2010 yılında Planetary Resources firması 30 metre uzunluğundaki bir asteroitten elde edilecek platinin 25-50 milyar dolar değerinde olduğunu iddia etti. Sadece bir tane ve 30 metre çapında olan bir göktaşında bulunan bu platin insanoğlunun tarih boyunca dünyada çıkardığından çok daha fazlası.
Ayrıca çapı 1 kilometre olan bir asteroitte ise dünya üzerinde bulunan nikel ve demirin neredeyse 2 3 katı fazlası bulunuyor. Peki ismi 162174-Ryugu olan asteroide ne dersiniz. Dünyaya ortalama 1 kilometre uzaklıkta ve taşıdığı madenin değeri yani tamına 83 milyar dolar.
33 kilometre uzunluğunda ve 13 kilometre genişliğinde olan, 79.2 trilyon ton kütlesindeki 433 Eros asteroidinde, tahminlere göre Dünya’da şimdiye kadar çıkarılandan daha fazla altın ve platin vardır.İnsanlık tarihi boyunca çıkarılan altın miktarı 2012 yılında yaklaşık olarak 174.000 ton olarak kabul edilirken ve platinin bundan çok çok daha az olduğu bilinirken, bu tahmin oldukça isabetlidir.
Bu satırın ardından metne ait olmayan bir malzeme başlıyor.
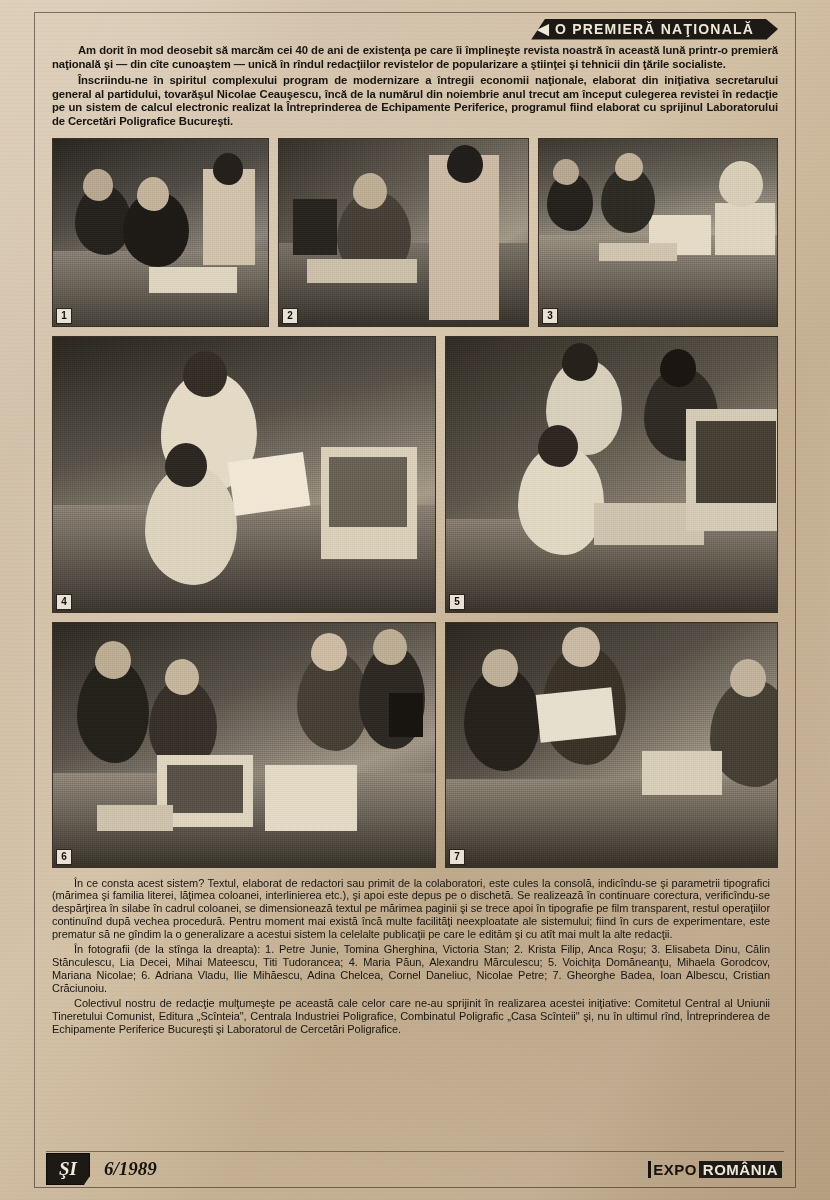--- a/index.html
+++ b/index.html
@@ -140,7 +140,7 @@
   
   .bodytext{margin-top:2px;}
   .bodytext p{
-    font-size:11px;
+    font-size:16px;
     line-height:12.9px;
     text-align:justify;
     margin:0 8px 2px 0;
Üstelik yine Eros’ta bulunan magnezyum, aluminyum, silikon, potasyum ve demir gibi hammaddeler, Dünyada ki ekonomiyi altüst edecek kadar bol olacaktır.
Ya da 16 Psyche. Çapı 200 kilometrenin üzerinde büyüklüğe sahip bu Asteroid metal yüklü bu da demek oluyor ki dünyamızın ihtiyaçlarını binlerce yıl karşılayabilecek kadar değerli. Hatta dünya ekonomisinden daha değerli olduğunu söylesek yanlış olmaz. Çünkü bu Asteroit dünya ekonomisinin büyüklüğünün 137.000 katı. Bu asteroidi bu kadar değerli kılan şey ise neredeyse tamamının alaşımdan oluşuyor olması.
Bu madenler sadece dünya için değil dünyadan çok uzayla ilgili ihtiyaçlarımızı karşılamak için bulunmaz nimet bu asteroidlerde bulunan madenler.
İşte bu madenlere sahip olabilmek dünyamız için bulunmaz bir nimet. Çünkü bu madenlerin dünyamıza gelişi demek ekonomide birçok olumlu etki yaratabileceği gibi teknoloji bambaşka bir seviyeye getirebilir. Hatta NASA bu konudaki açıklamasında güneş sistemindeki asteroidlerde bulunan bu kıymetli madenlerin dünya ekonomisinin 137bin kat değerinde olduğunu açıkladı. Hatta şöyle minik bir bilgi de vereyim 2015 yılında Amerika yaptığı bir anlaşma ile tüm Amerikan vatandaşlarına asteroit maden çıkarma hakkı vermiş.